*TASK INSTRUCTIONS*: In your copy of the listing below, reproduce each word exactly and include no pictures.

*EXERCISE INPUTS*:
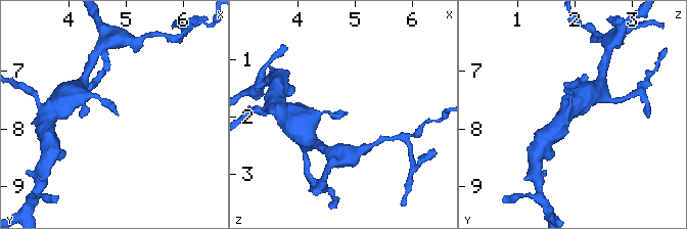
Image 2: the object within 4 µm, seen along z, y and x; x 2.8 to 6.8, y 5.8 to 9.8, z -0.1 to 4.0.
Look: em planes (borders) at (4.90, 7.75, 1.85).

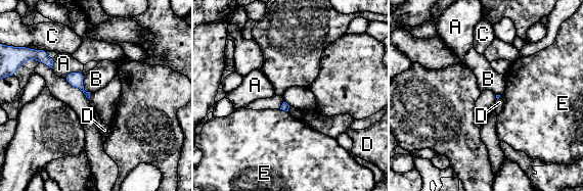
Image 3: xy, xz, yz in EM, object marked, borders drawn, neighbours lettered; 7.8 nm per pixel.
The longest contact is with B, 170 nm. Leave. A, B, C, D and E are other cells; no lettered piece goes on from it.

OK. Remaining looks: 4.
Branch stops here. Look: 3d 2 µm at (6.05, 3.75, 3.15).

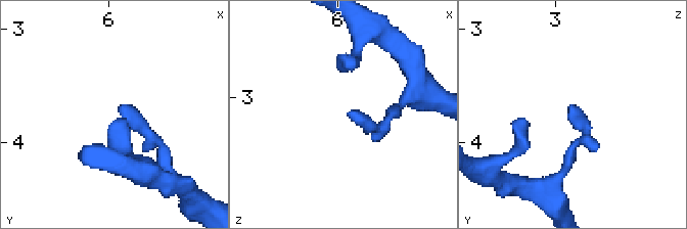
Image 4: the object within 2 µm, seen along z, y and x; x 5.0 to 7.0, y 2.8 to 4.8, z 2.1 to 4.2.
Need the tissue. Look: em planes (tint) at (6.06, 3.74, 3.14).

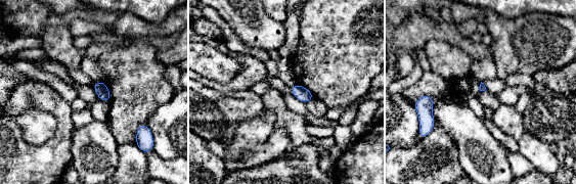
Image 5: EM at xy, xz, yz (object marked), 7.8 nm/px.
See the neighbours. Look: em planes (borders) at the same point.

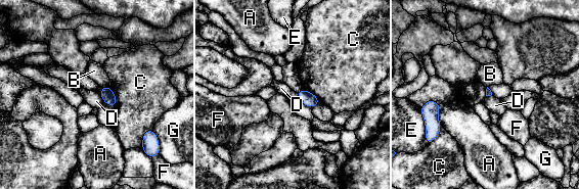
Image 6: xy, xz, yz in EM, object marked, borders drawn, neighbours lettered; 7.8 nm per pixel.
Leave. A, B, C, D, E, F and G are other cells; a border runs along (99, 95), (104, 102) in image 6; no lettered piece goes on from it.

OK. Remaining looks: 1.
Stop: no edits; the rest is unchecked.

*REPLY TO THE EXERCISE*:
Image 2: the object within 4 µm, seen along z, y and x; x 2.8 to 6.8, y 5.8 to 9.8, z -0.1 to 4.0.
Look: em planes (borders) at (4.90, 7.75, 1.85).

Image 3: xy, xz, yz in EM, object marked, borders drawn, neighbours lettered; 7.8 nm per pixel.
The longest contact is with B, 170 nm. Leave. A, B, C, D and E are other cells; no lettered piece goes on from it.

OK. Remaining looks: 4.
Branch stops here. Look: 3d 2 µm at (6.05, 3.75, 3.15).

Image 4: the object within 2 µm, seen along z, y and x; x 5.0 to 7.0, y 2.8 to 4.8, z 2.1 to 4.2.
Need the tissue. Look: em planes (tint) at (6.06, 3.74, 3.14).

Image 5: EM at xy, xz, yz (object marked), 7.8 nm/px.
See the neighbours. Look: em planes (borders) at the same point.

Image 6: xy, xz, yz in EM, object marked, borders drawn, neighbours lettered; 7.8 nm per pixel.
Leave. A, B, C, D, E, F and G are other cells; a border runs along (99, 95), (104, 102) in image 6; no lettered piece goes on from it.

OK. Remaining looks: 1.
Stop: no edits; the rest is unchecked.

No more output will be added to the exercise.